[About this task] An exact copy of the entries, with every picture omitted, is what is needed here.
+++ Provided material
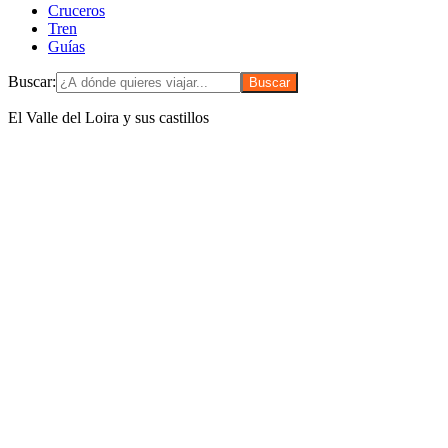
Cruceros
Tren
Guías
Buscar:
El Valle del Loira y sus castillos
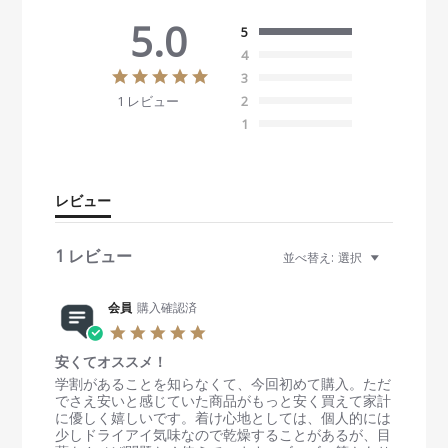
5.0
5
4
5
3
.
1 レビュー
2
0
s
1
t
a
r
r
レビュー
a
t
i
1 レビュー
並べ替え:
選択
n
g
会員
購入確認済
5
.
安くてオススメ！
0
s
R
r
学割があることを知らなくて、今回初めて購入。ただ
t
e
e
でさえ安いと感じていた商品がもっと安く買えて家計
a
v
v
に優しく嬉しいです。着け心地としては、個人的には
r
i
i
少しドライアイ気味なので乾燥することがあるが、目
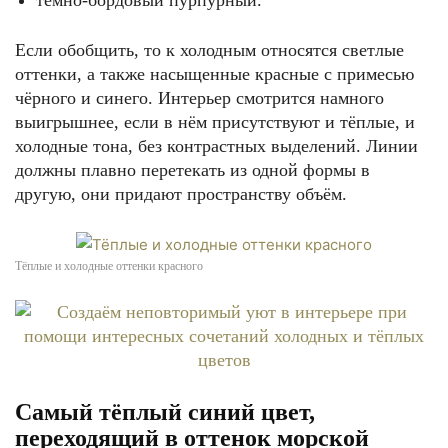
тёмно-бордовый пурпурный.
Если обобщить, то к холодным относятся светлые
оттенки, а также насыщенные красные с примесью
чёрного и синего. Интерьер смотрится намного
выигрышнее, если в нём присутствуют и тёплые, и
холодные тона, без контрастных выделений. Линии
должны плавно перетекать из одной формы в
другую, они придают пространству объём.
Тёплые и холодные оттенки красного
Самый тёплый синий цвет,
переходящий в оттенок морской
++++++
[Solution to the problem]
Cruceros
Tren
Guías
Buscar:
El Valle del Loira y sus castillos
5.0
5
4
5
3
.
1 レビュー
2
0
s
1
t
a
r
r
レビュー
a
t
i
1 レビュー
並べ替え:
選択
n
g
会員
購入確認済
5
.
安くてオススメ！
0
s
R
r
学割があることを知らなくて、今回初めて購入。ただ
t
e
e
でさえ安いと感じていた商品がもっと安く買えて家計
a
v
v
に優しく嬉しいです。着け心地としては、個人的には
r
i
i
少しドライアイ気味なので乾燥することがあるが、目
тёмно-бордовый пурпурный.
Если обобщить, то к холодным относятся светлые
оттенки, а также насыщенные красные с примесью
чёрного и синего. Интерьер смотрится намного
выигрышнее, если в нём присутствуют и тёплые, и
холодные тона, без контрастных выделений. Линии
должны плавно перетекать из одной формы в
другую, они придают пространству объём.
Тёплые и холодные оттенки красного
Самый тёплый синий цвет,
переходящий в оттенок морской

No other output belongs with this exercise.